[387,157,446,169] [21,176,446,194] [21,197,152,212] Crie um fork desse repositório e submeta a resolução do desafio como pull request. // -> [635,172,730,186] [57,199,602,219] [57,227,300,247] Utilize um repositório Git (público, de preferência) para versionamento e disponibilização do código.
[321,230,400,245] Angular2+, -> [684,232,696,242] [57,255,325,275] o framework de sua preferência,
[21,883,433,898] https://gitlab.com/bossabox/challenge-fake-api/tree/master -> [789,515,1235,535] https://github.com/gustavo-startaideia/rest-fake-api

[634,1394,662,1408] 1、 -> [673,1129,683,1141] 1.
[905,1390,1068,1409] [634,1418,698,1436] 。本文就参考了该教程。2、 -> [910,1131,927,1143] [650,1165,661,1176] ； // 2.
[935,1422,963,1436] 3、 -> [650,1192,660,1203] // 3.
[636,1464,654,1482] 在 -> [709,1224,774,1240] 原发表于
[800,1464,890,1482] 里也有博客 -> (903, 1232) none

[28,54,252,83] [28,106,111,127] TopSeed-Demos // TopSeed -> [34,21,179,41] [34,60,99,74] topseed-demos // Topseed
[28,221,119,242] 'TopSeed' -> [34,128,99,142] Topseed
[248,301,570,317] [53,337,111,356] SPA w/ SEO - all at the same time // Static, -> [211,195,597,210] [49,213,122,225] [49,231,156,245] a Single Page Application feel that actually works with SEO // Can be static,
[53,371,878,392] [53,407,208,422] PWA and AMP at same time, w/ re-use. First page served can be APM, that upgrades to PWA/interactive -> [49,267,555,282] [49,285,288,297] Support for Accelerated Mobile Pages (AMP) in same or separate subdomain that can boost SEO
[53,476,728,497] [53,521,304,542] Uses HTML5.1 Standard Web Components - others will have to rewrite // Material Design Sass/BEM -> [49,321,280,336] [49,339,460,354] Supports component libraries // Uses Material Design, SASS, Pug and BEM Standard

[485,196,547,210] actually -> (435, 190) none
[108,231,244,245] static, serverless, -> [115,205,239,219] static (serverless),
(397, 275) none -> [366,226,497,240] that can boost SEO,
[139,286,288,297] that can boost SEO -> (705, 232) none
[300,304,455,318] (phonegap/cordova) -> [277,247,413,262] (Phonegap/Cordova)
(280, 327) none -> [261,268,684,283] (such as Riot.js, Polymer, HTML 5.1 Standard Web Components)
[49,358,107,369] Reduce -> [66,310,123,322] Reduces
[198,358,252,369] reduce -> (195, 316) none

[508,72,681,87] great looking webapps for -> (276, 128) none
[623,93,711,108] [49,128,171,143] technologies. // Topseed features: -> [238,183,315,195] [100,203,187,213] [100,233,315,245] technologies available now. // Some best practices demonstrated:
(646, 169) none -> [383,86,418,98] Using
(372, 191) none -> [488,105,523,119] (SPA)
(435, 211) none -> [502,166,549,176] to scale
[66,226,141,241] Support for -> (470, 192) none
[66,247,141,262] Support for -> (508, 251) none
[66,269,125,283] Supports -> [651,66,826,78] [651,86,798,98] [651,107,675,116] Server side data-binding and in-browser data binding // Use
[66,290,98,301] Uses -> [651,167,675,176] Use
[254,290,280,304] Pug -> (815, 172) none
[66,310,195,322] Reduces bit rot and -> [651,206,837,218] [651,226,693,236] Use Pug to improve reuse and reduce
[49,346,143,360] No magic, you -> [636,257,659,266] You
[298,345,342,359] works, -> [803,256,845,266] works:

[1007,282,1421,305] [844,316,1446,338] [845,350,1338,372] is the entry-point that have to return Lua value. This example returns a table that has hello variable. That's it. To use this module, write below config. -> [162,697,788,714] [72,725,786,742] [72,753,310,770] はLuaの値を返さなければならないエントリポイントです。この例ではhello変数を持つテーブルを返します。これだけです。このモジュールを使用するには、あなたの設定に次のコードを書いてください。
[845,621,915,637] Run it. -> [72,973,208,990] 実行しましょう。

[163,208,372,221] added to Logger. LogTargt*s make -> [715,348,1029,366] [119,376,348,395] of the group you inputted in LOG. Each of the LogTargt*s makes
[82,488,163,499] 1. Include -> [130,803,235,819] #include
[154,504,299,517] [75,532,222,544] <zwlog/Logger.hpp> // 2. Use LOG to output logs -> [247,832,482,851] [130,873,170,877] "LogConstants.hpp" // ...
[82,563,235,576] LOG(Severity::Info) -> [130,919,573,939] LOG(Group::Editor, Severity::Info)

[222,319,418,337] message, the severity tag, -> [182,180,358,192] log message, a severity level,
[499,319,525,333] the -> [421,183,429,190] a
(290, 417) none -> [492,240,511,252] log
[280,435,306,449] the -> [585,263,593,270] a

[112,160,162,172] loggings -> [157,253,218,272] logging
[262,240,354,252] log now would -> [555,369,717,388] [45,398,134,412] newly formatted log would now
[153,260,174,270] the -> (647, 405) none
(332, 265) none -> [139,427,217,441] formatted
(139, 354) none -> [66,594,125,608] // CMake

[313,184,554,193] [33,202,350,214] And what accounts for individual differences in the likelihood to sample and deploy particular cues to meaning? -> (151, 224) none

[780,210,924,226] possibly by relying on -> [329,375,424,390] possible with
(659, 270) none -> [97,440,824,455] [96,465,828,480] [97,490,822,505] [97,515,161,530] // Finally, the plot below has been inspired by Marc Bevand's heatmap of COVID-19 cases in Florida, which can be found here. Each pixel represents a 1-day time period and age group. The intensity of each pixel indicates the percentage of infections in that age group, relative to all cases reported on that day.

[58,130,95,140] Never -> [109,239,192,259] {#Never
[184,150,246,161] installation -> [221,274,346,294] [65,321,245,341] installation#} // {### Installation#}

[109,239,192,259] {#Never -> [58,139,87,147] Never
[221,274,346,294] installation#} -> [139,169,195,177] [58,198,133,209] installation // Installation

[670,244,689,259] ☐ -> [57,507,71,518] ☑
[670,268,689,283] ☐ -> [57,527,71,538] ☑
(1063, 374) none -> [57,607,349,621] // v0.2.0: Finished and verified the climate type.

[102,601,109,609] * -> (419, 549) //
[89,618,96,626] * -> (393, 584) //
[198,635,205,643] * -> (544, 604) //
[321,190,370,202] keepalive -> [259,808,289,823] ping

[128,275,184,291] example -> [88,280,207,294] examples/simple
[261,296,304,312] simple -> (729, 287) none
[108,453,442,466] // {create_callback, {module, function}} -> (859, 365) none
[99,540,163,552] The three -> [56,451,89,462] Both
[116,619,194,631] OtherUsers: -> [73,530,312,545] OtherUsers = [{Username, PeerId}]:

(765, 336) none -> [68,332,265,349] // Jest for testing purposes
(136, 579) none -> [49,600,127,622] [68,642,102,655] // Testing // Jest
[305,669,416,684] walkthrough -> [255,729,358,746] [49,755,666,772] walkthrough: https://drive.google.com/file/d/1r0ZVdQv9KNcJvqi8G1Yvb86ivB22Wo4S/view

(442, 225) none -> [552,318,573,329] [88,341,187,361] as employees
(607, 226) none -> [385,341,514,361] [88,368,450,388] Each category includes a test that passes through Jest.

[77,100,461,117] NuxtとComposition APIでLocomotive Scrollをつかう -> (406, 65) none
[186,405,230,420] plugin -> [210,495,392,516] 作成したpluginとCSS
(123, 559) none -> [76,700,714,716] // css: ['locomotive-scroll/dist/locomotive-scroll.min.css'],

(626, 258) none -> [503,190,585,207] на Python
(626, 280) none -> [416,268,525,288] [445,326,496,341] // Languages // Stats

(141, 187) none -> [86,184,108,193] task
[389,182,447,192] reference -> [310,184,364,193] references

§ **What to produce**: Report the number of lines in the entries above that include the word "installation" and add nothing to it.

§ **Result below**: 2